Apesar de representar apenas 2% dos homens sexualmente ativos, segundo as pesquisas, os bissexuais são afetados de forma desproporcional pelo HIV, o vírus da Aids, e por DSTs (Doenças Sexualmente Transmissíveis).

O estudo, feito pelo Centro de Controle e Prevenção de Doenças (CDC), nos EUA, mostra que essa população está mais suscetível a relações sexuais sem preservativos, iniciação sexual precoce, encontros sexuais forçados, aumento do número de parceiros sexuais e uso de drogas, entre outros comportamentos de risco.

De acordo com o autor do trabalho, William Jeffries, o preconceito e as atitudes negativas que a sociedade têm em relação a homens que fazem sexo com homens e mulheres podem estar por trás dos fatores que aumentam o risco dessa população a DSTs e Aids.

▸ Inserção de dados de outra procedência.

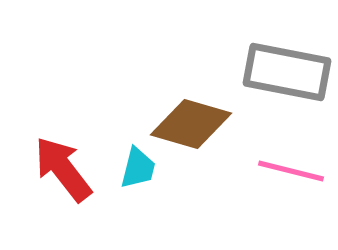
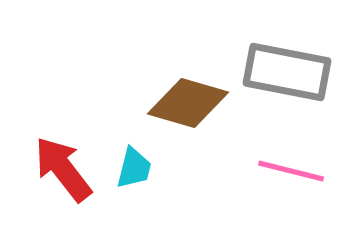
brown diamond: moved 3 px left, 21 px up
cyan trapezoid: moved 4 px left
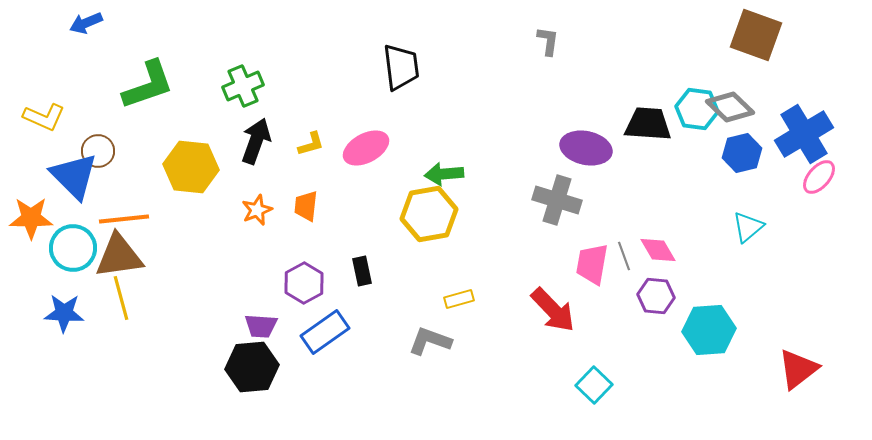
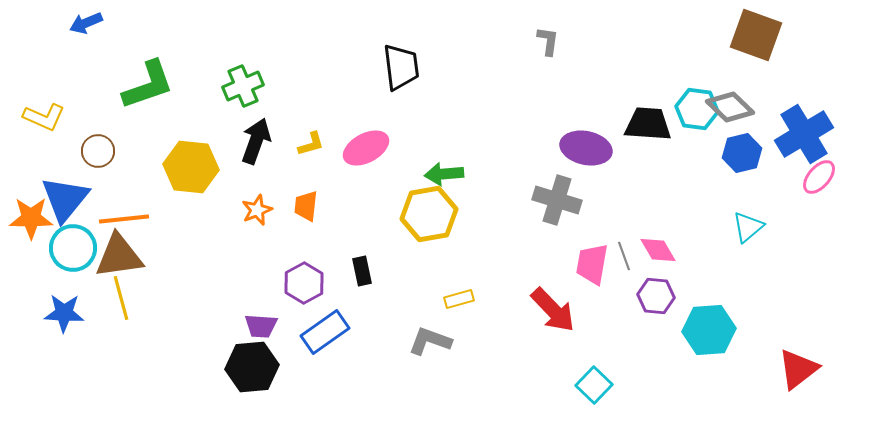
blue triangle at (74, 176): moved 9 px left, 23 px down; rotated 24 degrees clockwise
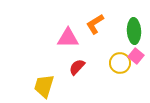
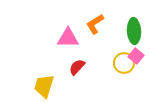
yellow circle: moved 4 px right
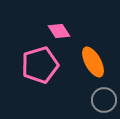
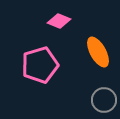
pink diamond: moved 10 px up; rotated 35 degrees counterclockwise
orange ellipse: moved 5 px right, 10 px up
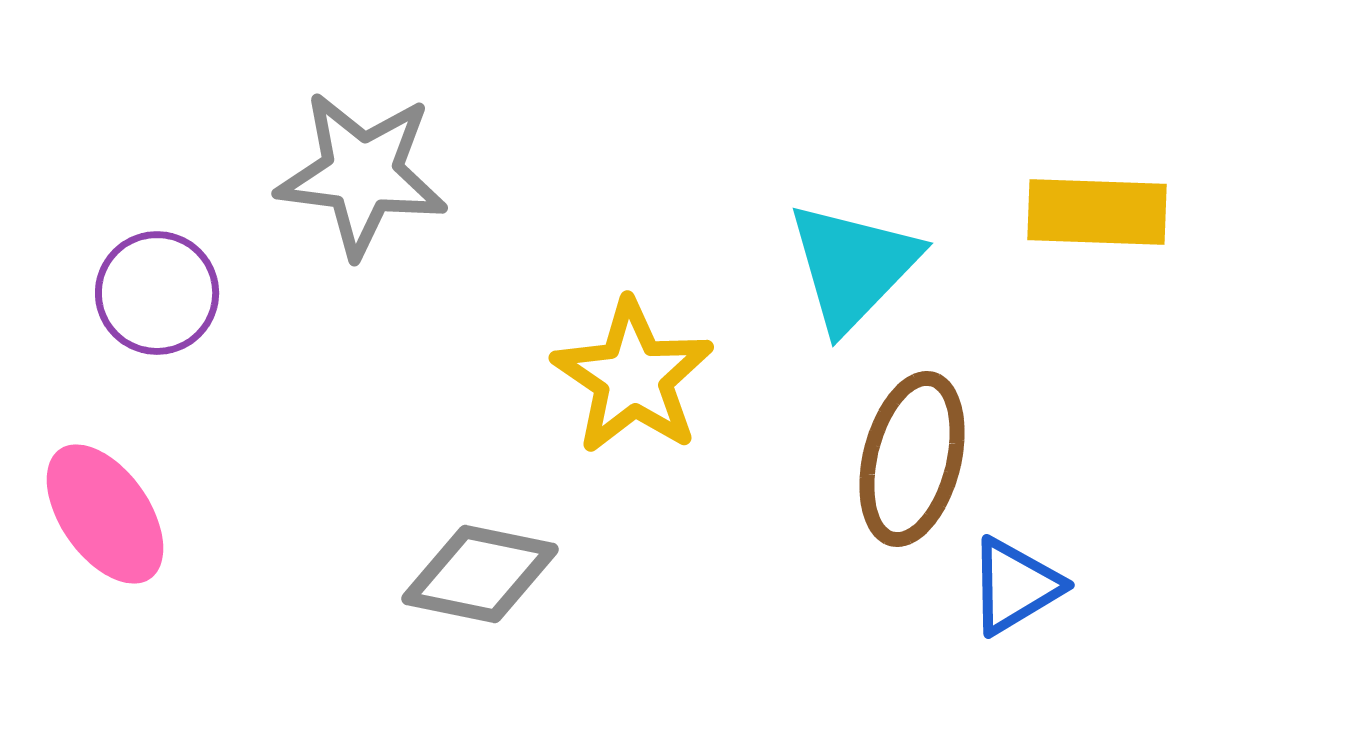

Enquanto a prevalência do HIV entre homens bissexuais é menor que a de homens homossexuais, eles apresentam uma propensão maior a se infectar com o vírus, segundo o pesquisador. Além disso, eles tendem a fazer menos testes de HIV, o que pode aumentar o risco de infectar parceiros.

De acordo com o trabalho, 21% dos homens bissexuais trataram alguma DST no ano anterior à pesquisa, em comparação com 12% dos homens homossexuais e 2,3% dos heterossexuais.

Os pesquisadores ressaltam que a vulnerabilidade dessa população é diferente daquela identificada entre homossexuais. Eles podem abrir mão do preservativo porque querem ter filhos, por exemplo, ou quando a parceira está usando contraceptivo. Ou, ainda, quando a exigência do preservativo é encarada pela mulher como sinal de infidelidade na relação.

O estudo aponta que o preconceito contra homens bissexuais envolve a crença incorreta de que eles são gays que não se assumiram. Isso contribui para o isolamento social e sofrimento psicológico dessa população, o que acaba estimulando comportamentos sexuais de risco e inibe a procura por serviços de prevenção.

O autor do estudo sugere que os serviços de saúde invistam em estratégias voltadas para esse público, e em campanhas que ajudem a combater o preconceito contra os homens bissexuais. Ele também propõe que profissionais de saúde sejam envolvidos em treinamentos para lidar melhor com essa população.